Hari berlalu waktu yang di tentukan oleh Mas Feri berakhir juga, pagi ini kembali Mas Feri dan Rara balik pulang. Aku beringsut dari duduk saat mendengar bunyi bel bergema bisa aku lihat Lastri tampak bergegas ke pintu untuk membukakan pintu, aku berdiri dan beranjak menyambut mereka datang.
"Mba Ina…," teriak Rara datang-datang memelukku.

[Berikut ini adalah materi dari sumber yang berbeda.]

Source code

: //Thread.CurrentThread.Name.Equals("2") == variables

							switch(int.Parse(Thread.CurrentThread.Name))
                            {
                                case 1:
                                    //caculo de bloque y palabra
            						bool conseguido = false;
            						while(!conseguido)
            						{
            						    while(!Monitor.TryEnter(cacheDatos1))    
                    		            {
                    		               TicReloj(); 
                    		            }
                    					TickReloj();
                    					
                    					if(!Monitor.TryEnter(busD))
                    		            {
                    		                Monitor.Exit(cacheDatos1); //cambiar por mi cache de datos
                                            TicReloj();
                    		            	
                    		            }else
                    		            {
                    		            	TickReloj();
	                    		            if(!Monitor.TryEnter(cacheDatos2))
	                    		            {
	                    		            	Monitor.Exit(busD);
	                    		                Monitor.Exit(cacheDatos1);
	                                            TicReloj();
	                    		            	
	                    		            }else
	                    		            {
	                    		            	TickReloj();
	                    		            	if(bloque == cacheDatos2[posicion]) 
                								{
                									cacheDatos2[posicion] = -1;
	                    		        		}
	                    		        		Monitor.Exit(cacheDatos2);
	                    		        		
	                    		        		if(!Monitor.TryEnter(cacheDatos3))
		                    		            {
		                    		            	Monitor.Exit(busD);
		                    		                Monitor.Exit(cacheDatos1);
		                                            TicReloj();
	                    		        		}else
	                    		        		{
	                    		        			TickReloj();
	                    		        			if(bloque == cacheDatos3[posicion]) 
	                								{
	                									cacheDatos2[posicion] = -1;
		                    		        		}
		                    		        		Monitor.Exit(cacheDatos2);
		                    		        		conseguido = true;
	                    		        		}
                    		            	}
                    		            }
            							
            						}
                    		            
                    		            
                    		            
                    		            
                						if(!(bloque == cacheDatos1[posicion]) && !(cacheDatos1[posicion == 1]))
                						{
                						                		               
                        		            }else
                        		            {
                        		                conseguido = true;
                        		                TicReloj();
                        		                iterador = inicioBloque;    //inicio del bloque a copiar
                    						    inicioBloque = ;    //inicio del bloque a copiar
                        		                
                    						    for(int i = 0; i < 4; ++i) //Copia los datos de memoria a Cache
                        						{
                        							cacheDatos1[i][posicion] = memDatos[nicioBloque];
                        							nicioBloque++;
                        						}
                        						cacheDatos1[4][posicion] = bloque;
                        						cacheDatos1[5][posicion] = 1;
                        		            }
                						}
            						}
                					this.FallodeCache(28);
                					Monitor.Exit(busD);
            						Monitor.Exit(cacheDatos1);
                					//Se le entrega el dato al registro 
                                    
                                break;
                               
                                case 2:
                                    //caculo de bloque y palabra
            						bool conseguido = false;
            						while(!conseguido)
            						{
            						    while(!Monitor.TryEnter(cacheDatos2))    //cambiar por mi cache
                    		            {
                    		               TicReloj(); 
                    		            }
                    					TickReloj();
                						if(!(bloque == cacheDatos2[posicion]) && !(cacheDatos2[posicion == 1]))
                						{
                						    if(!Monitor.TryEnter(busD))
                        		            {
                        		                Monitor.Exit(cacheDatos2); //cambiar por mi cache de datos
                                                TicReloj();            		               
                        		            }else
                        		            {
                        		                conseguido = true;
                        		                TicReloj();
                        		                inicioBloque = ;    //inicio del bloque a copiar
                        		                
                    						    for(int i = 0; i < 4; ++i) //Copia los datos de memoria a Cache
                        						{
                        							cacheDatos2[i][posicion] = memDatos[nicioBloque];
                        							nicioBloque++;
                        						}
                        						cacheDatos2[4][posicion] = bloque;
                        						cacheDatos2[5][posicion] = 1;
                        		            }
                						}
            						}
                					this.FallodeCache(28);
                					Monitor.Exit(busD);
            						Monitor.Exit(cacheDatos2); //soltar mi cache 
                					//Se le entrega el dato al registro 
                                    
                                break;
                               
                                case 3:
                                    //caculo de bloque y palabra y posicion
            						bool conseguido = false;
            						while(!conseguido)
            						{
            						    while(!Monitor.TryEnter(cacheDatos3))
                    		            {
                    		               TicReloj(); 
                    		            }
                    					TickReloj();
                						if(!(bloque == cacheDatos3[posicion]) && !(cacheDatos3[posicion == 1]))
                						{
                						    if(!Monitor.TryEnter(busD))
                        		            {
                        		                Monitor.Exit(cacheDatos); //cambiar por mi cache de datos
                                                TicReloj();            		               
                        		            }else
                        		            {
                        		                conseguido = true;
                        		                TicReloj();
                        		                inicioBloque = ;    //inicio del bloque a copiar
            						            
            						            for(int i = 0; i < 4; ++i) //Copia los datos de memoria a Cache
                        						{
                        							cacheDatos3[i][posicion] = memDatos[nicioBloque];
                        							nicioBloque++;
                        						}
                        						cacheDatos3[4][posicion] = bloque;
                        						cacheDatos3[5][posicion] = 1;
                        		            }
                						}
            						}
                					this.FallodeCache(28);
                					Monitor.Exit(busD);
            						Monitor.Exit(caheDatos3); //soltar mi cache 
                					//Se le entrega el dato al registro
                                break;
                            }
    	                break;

Aku memaksakan senyum menyambut maduku itu dan mengahampiri Mas Feri yang tampak lelah.
"Mas..," lirihku menggapai tangannya untuk aku tempelkan didahi Mas Feri tersenyum hangat mengacak sedikit rambutku.
"Makasih ya sayang, Mas capek mau langsung istirahat, kamu bisakan siapkan air hangat untuk Mas," ujarnya aku mengangguk.
"Bantu ya Mba Ina, aku juga capek, mau langsung istirahat," timpal Rara
"Ya Ra, gak apa. Kamu istirahat aja," ujarku.
"Makasih ya Mbak."
Aku hanya bisa menyunggingkan senyum hangat melihat Rara berlalu kekamar. Aku menghela nafas dan menyusul Mas Feri kekamar
"Mas itu sudah, air hangatnya," panggilku saat mas Feri berbaring di ranjang, aku mendekat dan reflek duduk disampingnya.
"Mas..., " bisikku sedikit menggerakkan badanya, aku berfikir mungkin mas Feri masih terlalu capek kasian aja sih kalau di ganggu, aku kembali berdiri untuk kembali menghangatkan air lagi untuk nanti kalau Mas Ferri bangun. Namun seketika aku hendak berdiri, gerakku terhenti saat Mas Feri mencengkram erat lenganku reflek aku menoleh dan menarik tanganku secepat kilat.
"Syukurlah lah kamu bangun Mas, itu airnya sudah selesai," ujarku mas Feri tampak tersenyum sembari mengelus-ngelus pipiku, sedikit aku coba gerakkan leherku untuk menghindar. Mas Feri tampak menghela nafas dan mendekat dengan sedikit meremas kedua bahuku aku gemetar saat Mas Feri menatap intens dua bola mataku,
"Duduklah sebentar, temani aku disini aku rindu kamu Ina," Ujarnya aku coba mengatur nafas dan tertunduk.